This is what I will ask for the next time my darling Bubba and I got out -- in public or with his family, or well frankly anywhere he happens to be within ear shot. Shall I 'splain?
Saturday was oh so busy - you saw the post regarding Mr. Bubba the fixer man. They are still up so kudos for being able to put a screw in a wall Bubba - you da man.. and I'm wandering already. Now with the arrival of the in-laws they came in sat, drank their coffee they purchased before coming to my house -- I know this because they called and asked if we wanted anything... but after we politely declined, coffee started sounding good on a cold wet late October day with the snow falling down... but I went home and made a pot.
So they arrive, all good, we chat, luggage is unloaded..that's another thing - I go out and help my parents unload, granted they travel with more - but still Bubba lift a suitcase for your father trying to figure out how to hold that dog of hers and take his shoes off before walking on my oh-so-clean carpets (NOT). ANY way... we go out to dinner more the topic of conversation (and a quick check to make sure Bubba isn't here) I will detail all that in a bit... now we left early for dinner in anticipation of the party time we needed to be there... we got the rookie waitress and she didn't quite have the swift feet thing quit down yet. So dinner took longer with poky patty and we get home and rush into costumes, our neighbors who probably saw the backyard light on called to ask if we were still coming. I said yes, dinner with the in-laws went late we're changing and coming over. When we get to the party our lovely hostess says why didn't we bring over Bubba's parents I said they knew we had the party and they were happy to stay home - I knew it wouldn't be a big deal for you... but they are who they are. I want everyone to note that I was nice, polite and didn't make any comments about their anti-social skills, there dork-ness just an honest explanation -- well that they are dorks. But phrased in a nice way.
Apparently Bubba 'the grim' in reference to his costume - and not his -- well yes, maybe his demeanor, later on SUNDAY tells me that I didn't need to tell the neighbors his parents were here - just that we were running late. "They're weird - not everyone has to know." This bit of nonsense from the man who wouldn't tell the lady at the bank that he has an account with them - I do through the ladies' group it's your signature - it's your ID - just get it done! (He needed something notarized - see previous post June time frame for that bit of mess) During THAT fight he says he can't lie as easily as I can...

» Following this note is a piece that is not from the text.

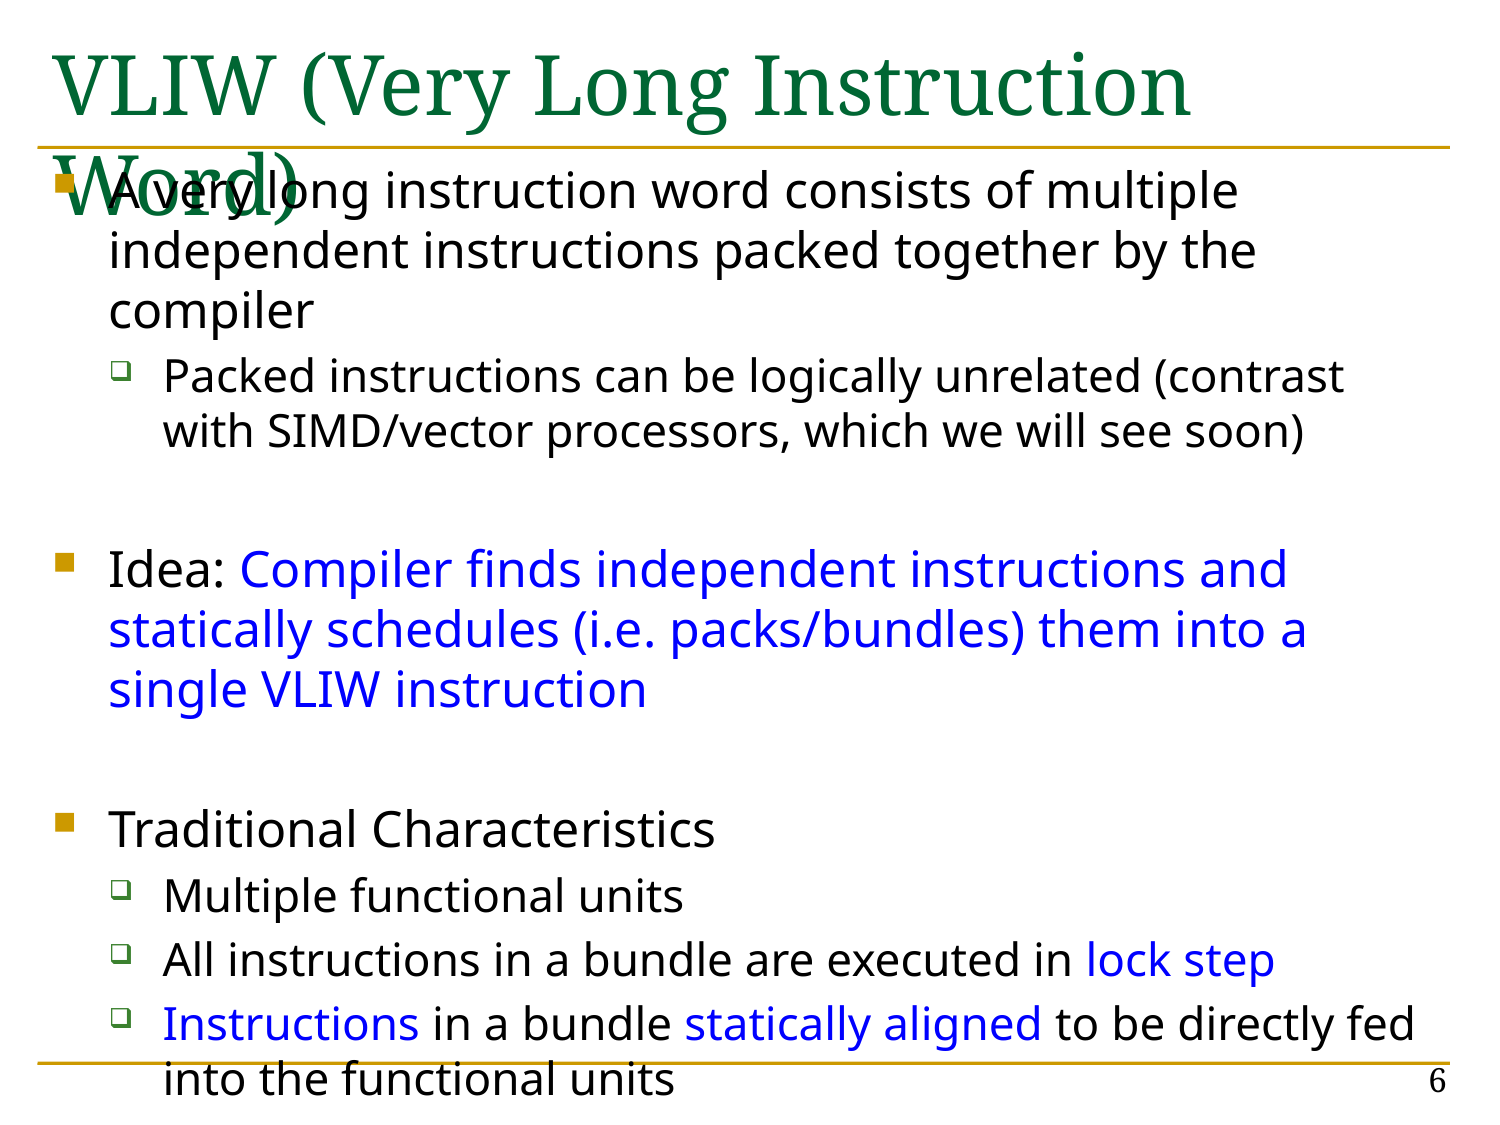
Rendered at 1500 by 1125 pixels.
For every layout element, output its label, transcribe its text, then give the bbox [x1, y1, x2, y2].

Now I should lie to good friends as to why we're late because YOUR parents are anti-social. Huh? and you wonder why I drink - and blog or maybe you don't. But we we're not done with the post party wrap up of things I said that got Bubba's tighty white-ies in a bunch. Apparently repeating a joke our host made after we had moved in and over the next year and change got new cars including a Volvo (used) and his NEW audi - the neighbor joked about my job accesses and in a Russian accent asked me how was life treating me "comrade?" It was funny... except to Bubba - who said I have to stop telling people or acting like we're wealthy. again-- HUH? Do you not drive said car? When you pull out of the garage does it change it's appearance to a Yugo?* WTF is the state secret of what you drive? Now when he said this to me I looked at him like Shelby head tilted sideways and complete blank stare because frankly boys and girls I got nothing - I got no snappy come back from that depth of stupid. Bubba - sugar - you don't want people to think you got anything - drive a Yugo, go rent an apartment in a bad neighborhood and dress in rags... frankly pumpkin this is why I went to college so I don't have to do that... we moved OUT of the neighborhood of loud newspaper thieves and crazy idiots; and were able to buy zippy cars... but one of us is now driving a Kia... I'm just saying.
Are you afraid that one of our neighbors is going to ask you for a loan? Last time I checked they all work too - and take foreign vacations for weeks, and still drive nice cars and live in the same neighborhood as you. Kinda like Christmas when I made a joke to my mother referencing my favorite movie (Steel Magnolias) where the Shirly McLean character states "The only reason people are nice to me is because I have more money than God". So tell me - does that imply that I do indeed have more money than god or am I being sarcastic thereby negating the statement of having money? The word JOKE should have been a clue and if someone would come up with a sarcasm font - we'd have our answer now wouldn't we?
The problem with a sarcasm font is y'all would be real sick of it about 2 lines into every blog I post. :-D But again I digress. So with Bubba's announcement of his unhappiness at what I say when we are out together, regarding his family, his car whatever... I will indeed ask for a preapproved list of Bubbabippy I will ignore all of them.
Now - where should I make him take me out on our wedding anniversary? Hee hee heee....
**Thanks Nana for the garage changing the car idea.. totally stole it!